Nope, we really don’t agree . . .

At recent dialogue event, Faiths in Coversation on April 28th here in Dallas,  Doug Skinner, a Christian pastor, and Imam Zia, a Muslim leader, and Rabbi Hanan Schlesinger spoke about the relation between faith and works. It was an enlightening discussion, and again demonstrated how similar these three religions can sound while being quite different.

The Christian presentation noted, conventionally, that faith and works go together. One cannot have faith in God without being obedient to God. This is rooted deeply in the Christian meaning of faith as a personal relationship with God through Jesus Christ. And this in turn is based on the Christian understanding of God as Trinity.

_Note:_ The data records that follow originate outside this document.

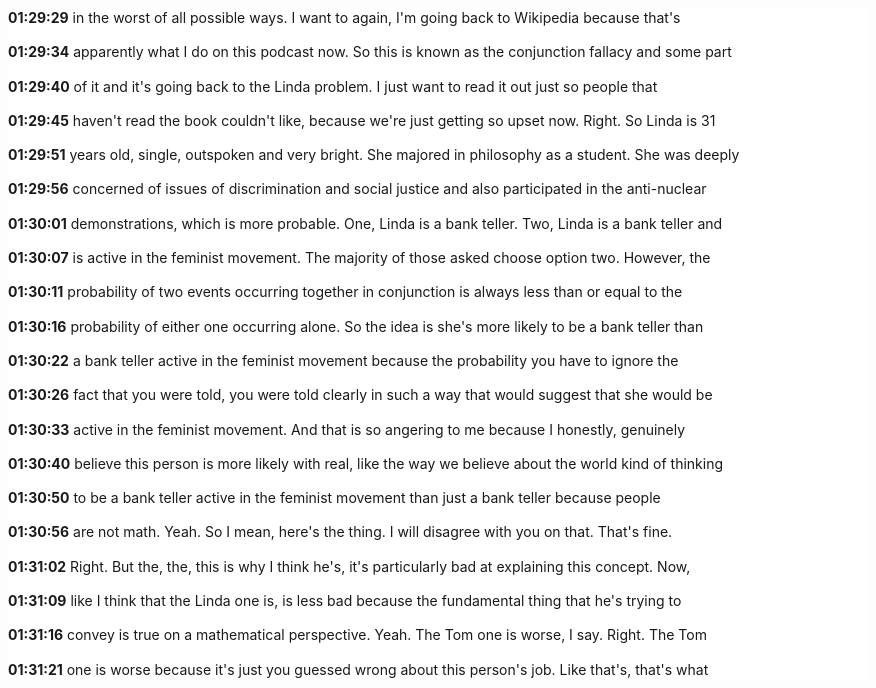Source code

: **01:29:29** in the worst of all possible ways. I want to again, I'm going back to Wikipedia because that's

**01:29:34** apparently what I do on this podcast now. So this is known as the conjunction fallacy and some part

**01:29:40** of it and it's going back to the Linda problem. I just want to read it out just so people that

**01:29:45** haven't read the book couldn't like, because we're just getting so upset now. Right. So Linda is 31

**01:29:51** years old, single, outspoken and very bright. She majored in philosophy as a student. She was deeply

**01:29:56** concerned of issues of discrimination and social justice and also participated in the anti-nuclear

**01:30:01** demonstrations, which is more probable. One, Linda is a bank teller. Two, Linda is a bank teller and

**01:30:07** is active in the feminist movement. The majority of those asked choose option two. However, the

**01:30:11** probability of two events occurring together in conjunction is always less than or equal to the

**01:30:16** probability of either one occurring alone. So the idea is she's more likely to be a bank teller than

**01:30:22** a bank teller active in the feminist movement because the probability you have to ignore the

**01:30:26** fact that you were told, you were told clearly in such a way that would suggest that she would be

**01:30:33** active in the feminist movement. And that is so angering to me because I honestly, genuinely

**01:30:40** believe this person is more likely with real, like the way we believe about the world kind of thinking

**01:30:50** to be a bank teller active in the feminist movement than just a bank teller because people

**01:30:56** are not math. Yeah. So I mean, here's the thing. I will disagree with you on that. That's fine.

**01:31:02** Right. But the, the, this is why I think he's, it's particularly bad at explaining this concept. Now,

**01:31:09** like I think that the Linda one is, is less bad because the fundamental thing that he's trying to

**01:31:16** convey is true on a mathematical perspective. Yeah. The Tom one is worse, I say. Right. The Tom

**01:31:21** one is worse because it's just you guessed wrong about this person's job. Like that's, that's what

Through faith in Christ Christians participate in the inner life of God, because Christ, the Son of God, is part of that inner life. And if one is participating in God’s life then one’s actions are shaped by God’s desires. One becomes an instrument of God’s will. Faith inevitably bears fruit in good works.

The presentation on Judaism eschewed any mention of faith as a means of participation in the inner life of God. Faith was associated with belief in God. And thus faith has a reciprocal relationship with obedience to God’s law and doing good works. If you believe in a God who instructs people in how to behave then you are likely to be obedient to God’s instructions. And even absent such faith, ethical action draws one into God’s intention for human beings and thus closer to recognizing God’s existence as creator of human beings.

The imam’s presentation focused on faith as the orientation of intention. If you do good works because they are good for your fellow humans and yourself then your intention is focused on earth, and on earth you will receive your reward. If you do good works out of faithful obedience to God then your reward will be in heaven.

What became clear in the conversation is that these three religions, or at least these three religious leaders, do not agree about the meaning of the words “faith in God.” This is not so much because they disagree about the word God, but because they disagree about the meaning of the word faith. Their understandings, if broadened across their traditions, are not mutually exclusive. But basically they are different.

Exposing these differences in the meaning of basic religious terminology is one of the most important reasons for dialogue, because it sharpens our ability to find the places where we have real common interests. Then whether or not we can think alike, we may find ways to work together.